In the age of super disruption, CSR funds are better used to preserve middle class livelihoods

At a time when the country faces huge economic disruptions due to the Gulf war and also artificial intelligence-related technology, the Modi government should evaluate and reorient the scheme where companies have to contribute two percent of their net profits for corporate social responsibility (CSR) projects.

The issue is one of relative utility of CSR spends: are they better spent being invested in long-term social projects whose utility may be in some doubt, or on their own employees whose livelihoods may be threatened by economic disruptions, or even protecting themselves from other business threats?

With new AI tools like Anthropic’s Mythos (which can discover cyber vulnerabilities of legacy systems very quickly) now coming into the market (and bad actors may soon have access to similar tools), the possibility of losses stemming from malware and cyber attacks is no longer a distant threat. It is not just competition business need to worry about, but malicious attacks too.

In August 2025, Jaguar Land Rover (JLR) was devastated by a cyber attack which forced the company to shut down operations for more than a month, causing losses of more than £700 million, which, at current exchange rates, would work out to more than 8,800 crore. The losses to the extended JLR supply chain would be much higher, and its wider economic impact incalculable.

According to a report in Computer Weekly,the UK’s Cyber Monitoring Centre has classified the JLR cyber attack as a Category 3 Systemic Event and set the wider economic cost of the incident at somewhere between £1.6bn and £2.1bn – and potentially up to £5bn – with almost 3,000 distinct UK organisations potentially affected.”

Malware is one thing, but general business disruptions can impact jobs even more. 

In 2026, the Indian tech sector laid off more than one lakh people, and even if we assume that some of them are unfit to stay in the job, it is still a huge number.

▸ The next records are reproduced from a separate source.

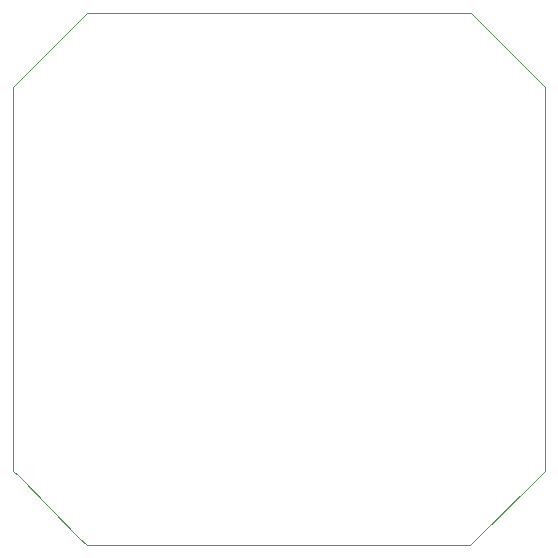
<source format=gbr>
G04 #@! TF.GenerationSoftware,KiCad,Pcbnew,9.0.1*
G04 #@! TF.CreationDate,2025-04-25T12:08:24+05:30*
G04 #@! TF.ProjectId,esp32_quad_baro_bootser_nousb_BMP,65737033-325f-4717-9561-645f6261726f,rev?*
G04 #@! TF.SameCoordinates,Original*
G04 #@! TF.FileFunction,Other,User*
%FSLAX46Y46*%
G04 Gerber Fmt 4.6, Leading zero omitted, Abs format (unit mm)*
G04 Created by KiCad (PCBNEW 9.0.1) date 2025-04-25 12:08:24*
%MOMM*%
%LPD*%
G01*
G04 APERTURE LIST*
G04 #@! TA.AperFunction,Profile*
%ADD10C,0.025400*%
G04 #@! TD*
G04 APERTURE END LIST*
D10*
X122647460Y-109008420D02*
X119947440Y-109008420D01*
X108397550Y-101116380D02*
X108397550Y-102768910D01*
X141847570Y-109008420D02*
X147090000Y-109008420D01*
X108397550Y-70248020D02*
X108860000Y-69790000D01*
X108397550Y-75400410D02*
X108397550Y-97616520D01*
X139147550Y-109008420D02*
X141847570Y-109008420D01*
X114637060Y-64008510D02*
X113940000Y-64690000D01*
X108397550Y-97616520D02*
X108397550Y-101116380D01*
X113970000Y-108460000D02*
X114637060Y-109008420D01*
X123247410Y-64008510D02*
X138547610Y-64008510D01*
X153397460Y-71900540D02*
X153397460Y-70248020D01*
X147157950Y-64008510D02*
X153397460Y-70248020D01*
X108397550Y-102768910D02*
X108840000Y-103230000D01*
X153397460Y-102768910D02*
X153080000Y-103120000D01*
X108397550Y-70248020D02*
X108397550Y-71900540D01*
X147090000Y-109008420D02*
X153080000Y-103120000D01*
X153397460Y-97616520D02*
X153397460Y-75400410D01*
X113940000Y-64690000D02*
X108860000Y-69790000D01*
X139147550Y-109008420D02*
X122647460Y-109008420D01*
X153397460Y-102768910D02*
X153397460Y-101116380D01*
X153397460Y-71900540D02*
X153397460Y-75400410D01*
X108840000Y-103230000D02*
X113970000Y-108460000D01*
X147157950Y-64008510D02*
X138547610Y-64008510D01*
X123247410Y-64008510D02*
X114637060Y-64008510D01*
X114637060Y-109008420D02*
X119947440Y-109008420D01*
X153397460Y-97616520D02*
X153397460Y-101116380D01*
X108397550Y-75400410D02*
X108397550Y-71900540D01*
M02*

</source>
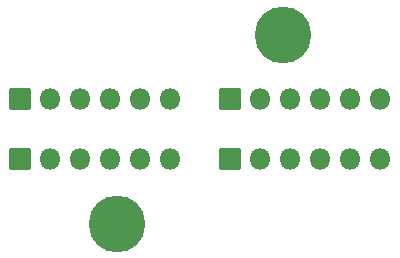
<source format=gbs>
%TF.GenerationSoftware,KiCad,Pcbnew,(6.0.7)*%
%TF.CreationDate,2022-09-30T15:50:05-07:00*%
%TF.ProjectId,companion,636f6d70-616e-4696-9f6e-2e6b69636164,rev?*%
%TF.SameCoordinates,Original*%
%TF.FileFunction,Soldermask,Bot*%
%TF.FilePolarity,Negative*%
%FSLAX46Y46*%
G04 Gerber Fmt 4.6, Leading zero omitted, Abs format (unit mm)*
G04 Created by KiCad (PCBNEW (6.0.7)) date 2022-09-30 15:50:05*
%MOMM*%
%LPD*%
G01*
G04 APERTURE LIST*
G04 Aperture macros list*
%AMRoundRect*
0 Rectangle with rounded corners*
0 $1 Rounding radius*
0 $2 $3 $4 $5 $6 $7 $8 $9 X,Y pos of 4 corners*
0 Add a 4 corners polygon primitive as box body*
4,1,4,$2,$3,$4,$5,$6,$7,$8,$9,$2,$3,0*
0 Add four circle primitives for the rounded corners*
1,1,$1+$1,$2,$3*
1,1,$1+$1,$4,$5*
1,1,$1+$1,$6,$7*
1,1,$1+$1,$8,$9*
0 Add four rect primitives between the rounded corners*
20,1,$1+$1,$2,$3,$4,$5,0*
20,1,$1+$1,$4,$5,$6,$7,0*
20,1,$1+$1,$6,$7,$8,$9,0*
20,1,$1+$1,$8,$9,$2,$3,0*%
G04 Aperture macros list end*
%ADD10C,4.800000*%
%ADD11RoundRect,0.050000X-0.850000X0.850000X-0.850000X-0.850000X0.850000X-0.850000X0.850000X0.850000X0*%
%ADD12O,1.800000X1.800000*%
G04 APERTURE END LIST*
D10*
%TO.C,H1*%
X10425000Y-25425000D03*
%TD*%
%TO.C,H2*%
X24425000Y-9425000D03*
%TD*%
D11*
%TO.C,J1*%
X2185000Y-14885000D03*
D12*
X4725000Y-14885000D03*
X7265000Y-14885000D03*
X9805000Y-14885000D03*
X12345000Y-14885000D03*
X14885000Y-14885000D03*
%TD*%
%TO.C,J2*%
X14885000Y-19965000D03*
X12345000Y-19965000D03*
X9805000Y-19965000D03*
X7265000Y-19965000D03*
X4725000Y-19965000D03*
D11*
X2185000Y-19965000D03*
%TD*%
D12*
%TO.C,J3*%
X32665000Y-14885000D03*
X30125000Y-14885000D03*
X27585000Y-14885000D03*
X25045000Y-14885000D03*
X22505000Y-14885000D03*
D11*
X19965000Y-14885000D03*
%TD*%
D12*
%TO.C,J4*%
X32665000Y-19965000D03*
X30125000Y-19965000D03*
X27585000Y-19965000D03*
X25045000Y-19965000D03*
X22505000Y-19965000D03*
D11*
X19965000Y-19965000D03*
%TD*%
M02*

</source>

Let’s also note that the middle class, which depends on stable jobs in software services, banking and financial services, telecom and other such sectors, is the backbone of the economy. Each middle class employee who loses his or her job will indirectly impact all those who depend on them for domestic or personal work like driving their cars, walking their dogs, et al. The middle class’s spending also supports an entire range of platform workers who deliver food and essentials to homes and drive their taxis and autos. Work in retail businesses or logistics and warehousing, among other things, is also supported by middle class incomes.

According to Saurabh Mukherjea, an investment manager, the Indian middle class can be defined as taxpayers earning between Rs 5 lakh and Rs 1 crore annually, and there are approximately 40 million of them. And they could be supporting directly or indirectly another 200 million lower middle class workers. One can dispute the definition Mukherjea gives in his book titled Breakpoint: The Crisis of the Middle Class and the Future of Work, but whatever your estimate of the size of the middle class, they are crucial to the Indian economy as they contribute the bulk of the direct and indirect taxes. The book is co-authored by Nandita Rajhansa and Sapana Bhavsar.

The middle class is also the most stable customer of banks (for home, auto and personal loans), and the most important segment of buyers for home and other appliance makers.

Now, where will banks, businesses and small and medium enterprises be if this class starts shrinking or even stagnating?

The point is this: it is more important to preserve the jobs and spending power of the middle class than spending the same rupee on vague social projects. One can also presume that various non-government organisations have begun gaming the system now that corporate CSR udders are overflowing.

According to numbers put out by the government in response to a parliament question, in the five-year period 2019-24, close to Rs 4 lakh crore was available from this source for CSR activities, with 2023-24 alone accounting for Rs 34,908 crore.

Should this money be spent largely on protecting middle class jobs, or partially wasted in trying to fund vaguely-defined social responsibility projects? Remember, a middle class job that is saved helps not only the person concerned, but many others who may be dependent on his income to deliver products and services to his household.

This is not to suggest that companies should not lay off people, or restructure jobs based on market demand, just that the social cost of job cuts cannot be ignored when defining corporate social responsibilities.

All companies should be asked to earmark at least half their mandated CSR funds for preserving jobs not only in their own outfits, but also in their extended supply chains. These funds can be used to support families for a year, and retrain workers who lose jobs, and also offer interest-free credit to extended supply chains. If half of CSR funds are kept in liquid funds, the corpus will also grow over time.

Projects intended to serve wider social goals should, ideally, be funded by the exchequer or private philanthropy. Preserving jobs and livelihoods should be an important focus of CSR funds.